:: REQUIREMENTS ::
Rewrite every one of the entries below, changing each occurrence of "common name" to "vernacular name" and leaving every other line as it stands.

:: RECORDS FOR THIS TASK ::
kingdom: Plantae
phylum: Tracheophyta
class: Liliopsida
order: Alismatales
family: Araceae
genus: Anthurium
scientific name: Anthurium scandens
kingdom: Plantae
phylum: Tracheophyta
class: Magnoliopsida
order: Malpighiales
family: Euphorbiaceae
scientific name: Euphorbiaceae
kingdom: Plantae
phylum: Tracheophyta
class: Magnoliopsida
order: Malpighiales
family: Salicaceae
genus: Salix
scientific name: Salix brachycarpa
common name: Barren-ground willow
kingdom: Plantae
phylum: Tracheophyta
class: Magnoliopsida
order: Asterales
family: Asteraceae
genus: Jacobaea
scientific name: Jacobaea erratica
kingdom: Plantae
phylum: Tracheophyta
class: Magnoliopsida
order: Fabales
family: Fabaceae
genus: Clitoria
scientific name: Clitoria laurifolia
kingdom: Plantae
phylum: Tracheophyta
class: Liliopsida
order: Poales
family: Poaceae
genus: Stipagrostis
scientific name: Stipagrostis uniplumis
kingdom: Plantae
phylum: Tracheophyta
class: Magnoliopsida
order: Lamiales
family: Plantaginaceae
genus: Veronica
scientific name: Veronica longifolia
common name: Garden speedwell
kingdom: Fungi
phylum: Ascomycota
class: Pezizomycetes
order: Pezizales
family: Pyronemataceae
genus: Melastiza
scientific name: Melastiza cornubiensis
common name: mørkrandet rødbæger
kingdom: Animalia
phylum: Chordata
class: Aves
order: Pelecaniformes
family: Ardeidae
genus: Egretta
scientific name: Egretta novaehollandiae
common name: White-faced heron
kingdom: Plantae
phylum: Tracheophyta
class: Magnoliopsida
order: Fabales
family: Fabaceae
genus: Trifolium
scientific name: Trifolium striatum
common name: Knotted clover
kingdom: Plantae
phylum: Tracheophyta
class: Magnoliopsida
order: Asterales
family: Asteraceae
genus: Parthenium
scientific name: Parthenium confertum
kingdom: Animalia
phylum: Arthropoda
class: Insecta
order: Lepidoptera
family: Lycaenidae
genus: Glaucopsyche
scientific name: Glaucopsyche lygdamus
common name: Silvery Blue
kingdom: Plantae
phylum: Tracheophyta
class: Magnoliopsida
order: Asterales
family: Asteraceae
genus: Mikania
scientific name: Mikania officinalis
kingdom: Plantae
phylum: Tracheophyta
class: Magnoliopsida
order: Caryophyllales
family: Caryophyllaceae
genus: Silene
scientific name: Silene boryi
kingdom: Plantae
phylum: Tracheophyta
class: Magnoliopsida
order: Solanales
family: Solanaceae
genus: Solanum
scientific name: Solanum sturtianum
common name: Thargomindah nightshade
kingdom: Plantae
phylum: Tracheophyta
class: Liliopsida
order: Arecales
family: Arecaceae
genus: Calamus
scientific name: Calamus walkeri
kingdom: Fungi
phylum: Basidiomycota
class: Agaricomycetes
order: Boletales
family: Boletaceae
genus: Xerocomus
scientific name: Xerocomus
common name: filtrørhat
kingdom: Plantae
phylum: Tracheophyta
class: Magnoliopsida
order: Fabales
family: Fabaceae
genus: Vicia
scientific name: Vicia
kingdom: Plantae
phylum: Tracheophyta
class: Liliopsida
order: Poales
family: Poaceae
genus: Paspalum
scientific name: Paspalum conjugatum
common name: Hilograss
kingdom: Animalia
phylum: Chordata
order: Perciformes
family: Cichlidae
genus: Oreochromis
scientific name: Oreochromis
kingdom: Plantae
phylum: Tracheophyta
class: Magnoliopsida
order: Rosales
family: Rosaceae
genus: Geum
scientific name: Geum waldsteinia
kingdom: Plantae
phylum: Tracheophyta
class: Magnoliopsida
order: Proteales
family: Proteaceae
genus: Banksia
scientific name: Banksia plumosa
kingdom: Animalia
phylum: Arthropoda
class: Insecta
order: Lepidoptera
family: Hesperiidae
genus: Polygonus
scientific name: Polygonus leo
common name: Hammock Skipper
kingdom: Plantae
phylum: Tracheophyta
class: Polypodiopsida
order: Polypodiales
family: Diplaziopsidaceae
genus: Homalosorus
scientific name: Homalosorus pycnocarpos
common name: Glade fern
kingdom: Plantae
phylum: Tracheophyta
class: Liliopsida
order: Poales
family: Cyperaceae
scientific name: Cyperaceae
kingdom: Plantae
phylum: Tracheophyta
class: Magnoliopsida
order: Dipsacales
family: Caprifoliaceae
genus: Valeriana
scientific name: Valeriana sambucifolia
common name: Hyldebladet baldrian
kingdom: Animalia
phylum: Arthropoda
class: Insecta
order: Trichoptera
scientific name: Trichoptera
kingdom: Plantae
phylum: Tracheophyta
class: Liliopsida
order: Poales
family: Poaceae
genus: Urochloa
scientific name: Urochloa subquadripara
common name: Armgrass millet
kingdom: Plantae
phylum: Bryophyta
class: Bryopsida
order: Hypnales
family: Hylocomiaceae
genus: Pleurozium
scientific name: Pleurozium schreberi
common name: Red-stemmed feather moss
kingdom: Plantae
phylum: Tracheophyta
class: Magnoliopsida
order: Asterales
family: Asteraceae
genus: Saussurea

:: REPLY ::
kingdom: Plantae
phylum: Tracheophyta
class: Liliopsida
order: Alismatales
family: Araceae
genus: Anthurium
scientific name: Anthurium scandens
kingdom: Plantae
phylum: Tracheophyta
class: Magnoliopsida
order: Malpighiales
family: Euphorbiaceae
scientific name: Euphorbiaceae
kingdom: Plantae
phylum: Tracheophyta
class: Magnoliopsida
order: Malpighiales
family: Salicaceae
genus: Salix
scientific name: Salix brachycarpa
vernacular name: Barren-ground willow
kingdom: Plantae
phylum: Tracheophyta
class: Magnoliopsida
order: Asterales
family: Asteraceae
genus: Jacobaea
scientific name: Jacobaea erratica
kingdom: Plantae
phylum: Tracheophyta
class: Magnoliopsida
order: Fabales
family: Fabaceae
genus: Clitoria
scientific name: Clitoria laurifolia
kingdom: Plantae
phylum: Tracheophyta
class: Liliopsida
order: Poales
family: Poaceae
genus: Stipagrostis
scientific name: Stipagrostis uniplumis
kingdom: Plantae
phylum: Tracheophyta
class: Magnoliopsida
order: Lamiales
family: Plantaginaceae
genus: Veronica
scientific name: Veronica longifolia
vernacular name: Garden speedwell
kingdom: Fungi
phylum: Ascomycota
class: Pezizomycetes
order: Pezizales
family: Pyronemataceae
genus: Melastiza
scientific name: Melastiza cornubiensis
vernacular name: mørkrandet rødbæger
kingdom: Animalia
phylum: Chordata
class: Aves
order: Pelecaniformes
family: Ardeidae
genus: Egretta
scientific name: Egretta novaehollandiae
vernacular name: White-faced heron
kingdom: Plantae
phylum: Tracheophyta
class: Magnoliopsida
order: Fabales
family: Fabaceae
genus: Trifolium
scientific name: Trifolium striatum
vernacular name: Knotted clover
kingdom: Plantae
phylum: Tracheophyta
class: Magnoliopsida
order: Asterales
family: Asteraceae
genus: Parthenium
scientific name: Parthenium confertum
kingdom: Animalia
phylum: Arthropoda
class: Insecta
order: Lepidoptera
family: Lycaenidae
genus: Glaucopsyche
scientific name: Glaucopsyche lygdamus
vernacular name: Silvery Blue
kingdom: Plantae
phylum: Tracheophyta
class: Magnoliopsida
order: Asterales
family: Asteraceae
genus: Mikania
scientific name: Mikania officinalis
kingdom: Plantae
phylum: Tracheophyta
class: Magnoliopsida
order: Caryophyllales
family: Caryophyllaceae
genus: Silene
scientific name: Silene boryi
kingdom: Plantae
phylum: Tracheophyta
class: Magnoliopsida
order: Solanales
family: Solanaceae
genus: Solanum
scientific name: Solanum sturtianum
vernacular name: Thargomindah nightshade
kingdom: Plantae
phylum: Tracheophyta
class: Liliopsida
order: Arecales
family: Arecaceae
genus: Calamus
scientific name: Calamus walkeri
kingdom: Fungi
phylum: Basidiomycota
class: Agaricomycetes
order: Boletales
family: Boletaceae
genus: Xerocomus
scientific name: Xerocomus
vernacular name: filtrørhat
kingdom: Plantae
phylum: Tracheophyta
class: Magnoliopsida
order: Fabales
family: Fabaceae
genus: Vicia
scientific name: Vicia
kingdom: Plantae
phylum: Tracheophyta
class: Liliopsida
order: Poales
family: Poaceae
genus: Paspalum
scientific name: Paspalum conjugatum
vernacular name: Hilograss
kingdom: Animalia
phylum: Chordata
order: Perciformes
family: Cichlidae
genus: Oreochromis
scientific name: Oreochromis
kingdom: Plantae
phylum: Tracheophyta
class: Magnoliopsida
order: Rosales
family: Rosaceae
genus: Geum
scientific name: Geum waldsteinia
kingdom: Plantae
phylum: Tracheophyta
class: Magnoliopsida
order: Proteales
family: Proteaceae
genus: Banksia
scientific name: Banksia plumosa
kingdom: Animalia
phylum: Arthropoda
class: Insecta
order: Lepidoptera
family: Hesperiidae
genus: Polygonus
scientific name: Polygonus leo
vernacular name: Hammock Skipper
kingdom: Plantae
phylum: Tracheophyta
class: Polypodiopsida
order: Polypodiales
family: Diplaziopsidaceae
genus: Homalosorus
scientific name: Homalosorus pycnocarpos
vernacular name: Glade fern
kingdom: Plantae
phylum: Tracheophyta
class: Liliopsida
order: Poales
family: Cyperaceae
scientific name: Cyperaceae
kingdom: Plantae
phylum: Tracheophyta
class: Magnoliopsida
order: Dipsacales
family: Caprifoliaceae
genus: Valeriana
scientific name: Valeriana sambucifolia
vernacular name: Hyldebladet baldrian
kingdom: Animalia
phylum: Arthropoda
class: Insecta
order: Trichoptera
scientific name: Trichoptera
kingdom: Plantae
phylum: Tracheophyta
class: Liliopsida
order: Poales
family: Poaceae
genus: Urochloa
scientific name: Urochloa subquadripara
vernacular name: Armgrass millet
kingdom: Plantae
phylum: Bryophyta
class: Bryopsida
order: Hypnales
family: Hylocomiaceae
genus: Pleurozium
scientific name: Pleurozium schreberi
vernacular name: Red-stemmed feather moss
kingdom: Plantae
phylum: Tracheophyta
class: Magnoliopsida
order: Asterales
family: Asteraceae
genus: Saussurea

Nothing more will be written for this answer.